Of all non-therian mammals, monotremes naturally are the best understood and well known given that they survived to present times in the first place. Crown group monotremes are a full Cenozoic phenomenon as echidnas evolved very recently from a platypus-like ancestor, but there is an abundance of Mesozoic stem-monotremes (collectively known as the australosphenidans or australosphenidan grade mammals due to teeth superficially convergent with those of boreosphenidans) known from Australia, South America and Madagascar.
Traditionally, these animals are depicted as platypus like, but it has since been found that at least Teinolophos (and likely all other Mesozoic stem monotremes) did not have a beak like modern platypodes do.

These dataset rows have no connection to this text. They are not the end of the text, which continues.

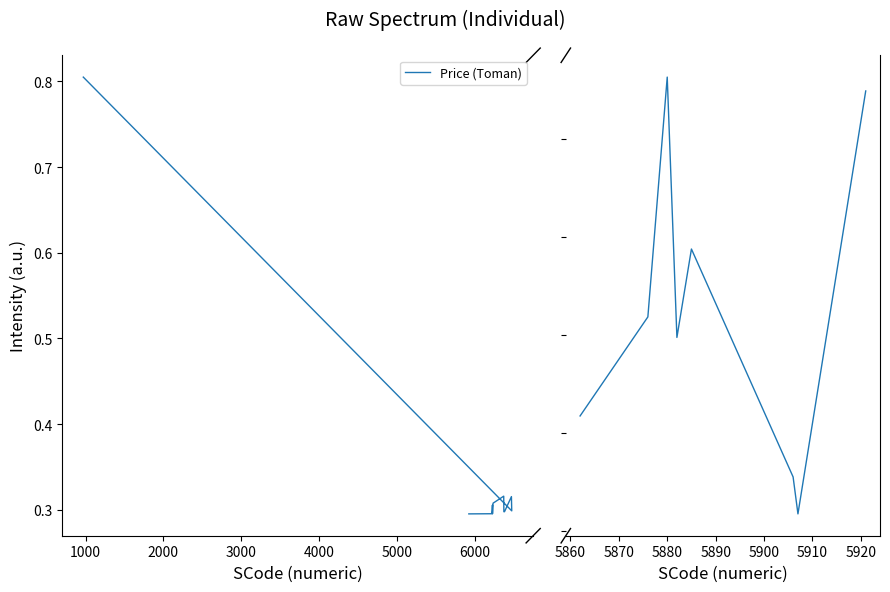

Which has a higher value, 4000 or 3000?

3000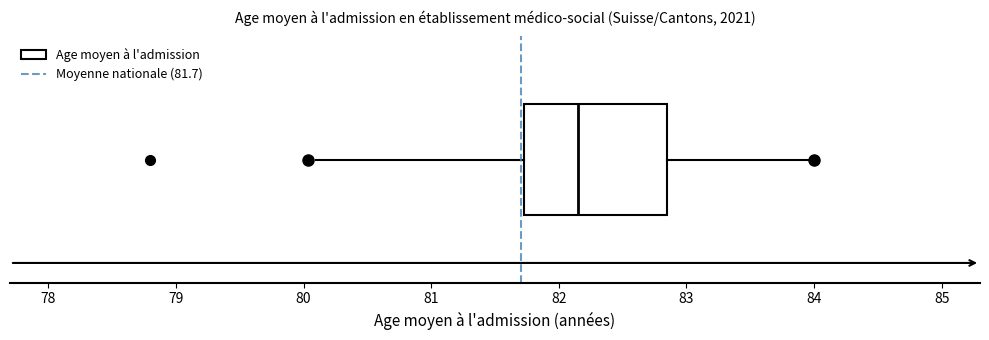

Read this box plot against the x-axis: the position of the median line, the range covered by the box, and the ends of both whiskers. The values are not printed on the chart, so give them approximately, as read against the axis.

median 82.2, box 81.7 to 82.9, whiskers 80.1 to 84.0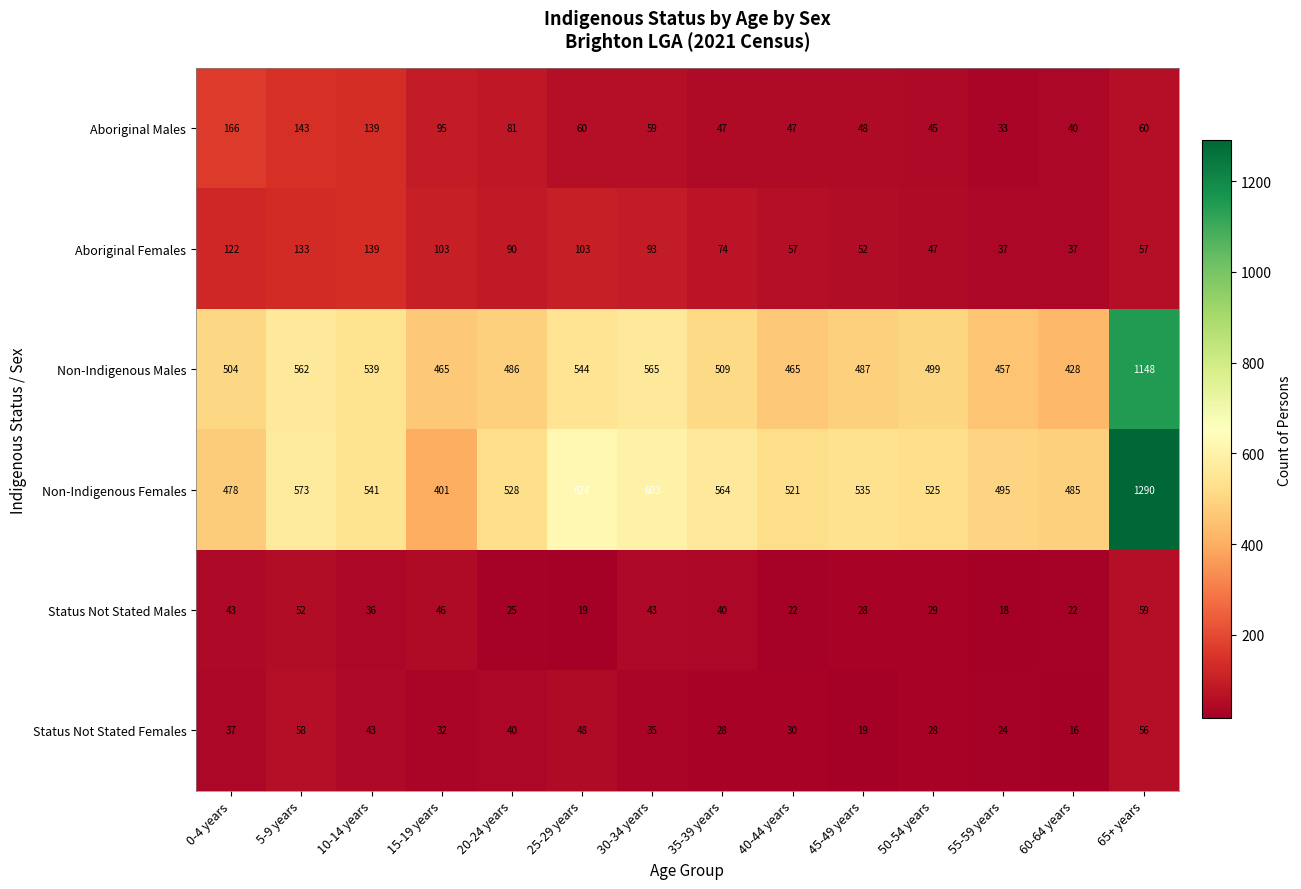

What is the spread (max minus min) of values at 50-54 years?

497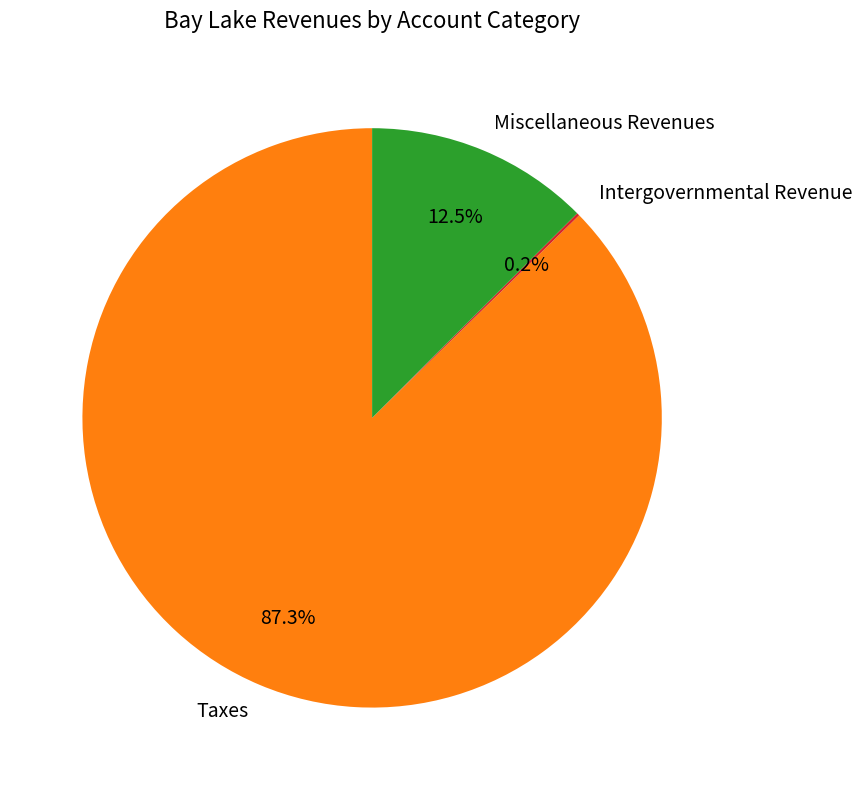

Is there any slice that represents more than half of the pie?

Yes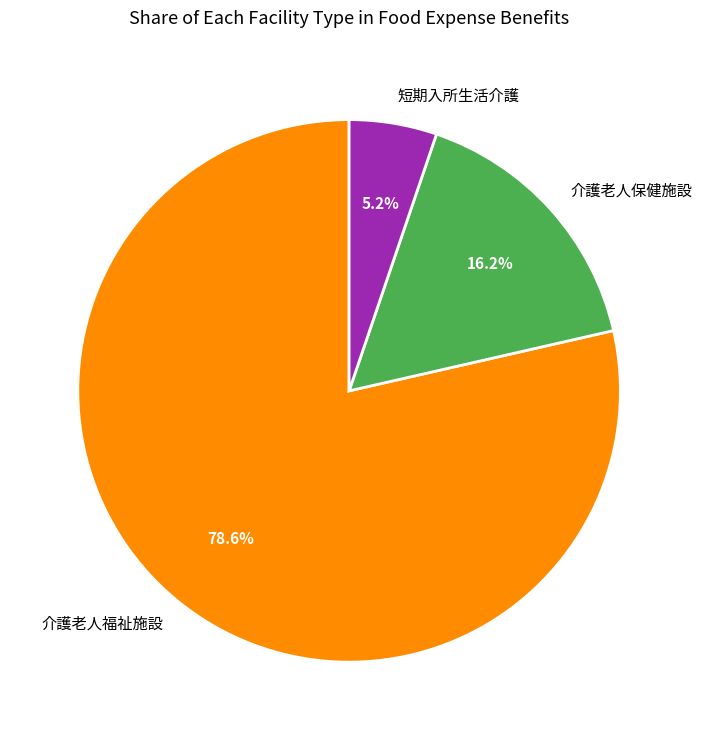

Count the number of slices in the pie.

3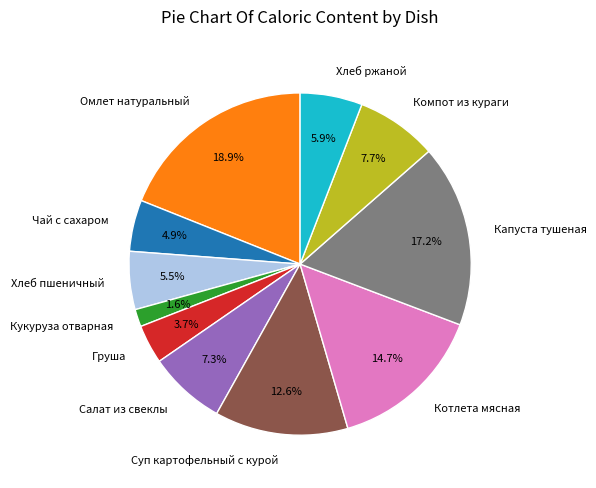

What portion of the pie excludes Котлета мясная?

85.3%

One might presume that this would lead to stem-monotremes being depicted as more generic mammals, but instead this has lead to a wave of bizarre muppet faced creatures with plain muzzles devoid of whiskers or rhinaria.
I get the intent behind these depictions. It’s essentially like the echidna snooters, but thick and full of teeth. Unfortunately, I don’t think that’s a good model because as mentioned echidnas evolved from aquatic ancestors, and so while they lost the fleshy beak (kind off, their snouts have hardened skin that is still a bit beak-like) they couldn’t regain the lost characters like whiskers or wet noses.
Rather, I think it’s not at all weird to depict stem monotremes with “normal” mammalian snouts. After all, many of these species were rather opossum or shrew like in apparence and perhaps in habits. The platypus beak itself is basically an overgrown rhinarium and electroreceptors are known to derive from whisker pits in mammals, so we know for a fact early monotremes had both rhinaria and whiskers.
Platypodes and echidnas are essentially if we had desmans and moles to dictate how therian mammals looked like. It doesn’t take a genius to see that they’re not good analogues for the sheer diversity of their group.